En mars 2021, lors de l’enquête parlementaire allemande sur le scandale, le ministère russe des Affaires étrangères tweeté qu’il était « intrigué par les allégations des liens étroits du directeur des opérations de Wirecard, Jan Marsalek, avec les services de sécurité russes » et a exhorté Berlin « à cesser de politiser cette affaire ».
À peu près au même moment, cependant, le représentant du BND à l’ambassade d’Allemagne à Moscou a été approché par un homme d’affaires qui a suggéré la rencontre avec Marsalek, selon des personnes informées à ce sujet. Alors que l’homme d’affaires n’avait pas de rôle officiel au sein des services secrets russes, le BND allemand le considérait comme un associé informel du FSB, ont déclaré les personnes informées à ce sujet.
Craignant que les services de renseignement russes ne tentent de monter un piège pour embarrasser les services de renseignement allemands, la réunion a été abattue par de hauts responsables du BND à Berlin, selon l’une des personnes, ajoutant que la chancellerie d’Angela Merkel avait ensuite été informée de la question. L’information n’a pas été transmise aux procureurs pénaux de Munich, a ajouté la personne.
« Vous devez garder à l’esprit que c’est le même service secret qui a empoisonné [Alexei] Navalny », a déclaré au FT une autre personne familière avec la prise de décision du BND.
Cette semaine, après que le quotidien allemand Bild Zeitung a rapporté l’offre de rencontrer Marsalek à Moscoules procureurs de Munich ont rencontré le personnel du BND à Berlin et ont été informés de la question.
Le rapport Bild a déclaré que le gouvernement allemand savait où se trouvait précisément Marsalek à Moscou. Bruno Kahl, patron du BND, a été vague lorsqu’il a répondu aux questions des députés sur l’emplacement de Marsalek lors de l’enquête parlementaire sur Wirecard.

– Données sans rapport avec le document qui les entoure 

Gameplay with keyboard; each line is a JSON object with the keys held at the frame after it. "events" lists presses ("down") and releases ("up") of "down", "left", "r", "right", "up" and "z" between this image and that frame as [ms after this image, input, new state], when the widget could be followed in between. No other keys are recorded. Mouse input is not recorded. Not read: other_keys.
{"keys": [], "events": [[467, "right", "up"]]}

Cependant, une personne proche du dossier a nié ce détail du rapport Bild, ajoutant que le BND n’avait qu’une « hypothèse » sur l’adresse précise de Marsalek.
« Les nouvelles révélations soulèvent de sérieuses questions si la commission d’enquête parlementaire était conduite sur le chemin du jardin [by the BND]», a déclaré Jens Zimmermann, député social-démocrate et ancien membre de la commission d’enquête.
Le BND, les procureurs de Munich et un avocat de Marsalek ont refusé de commenter.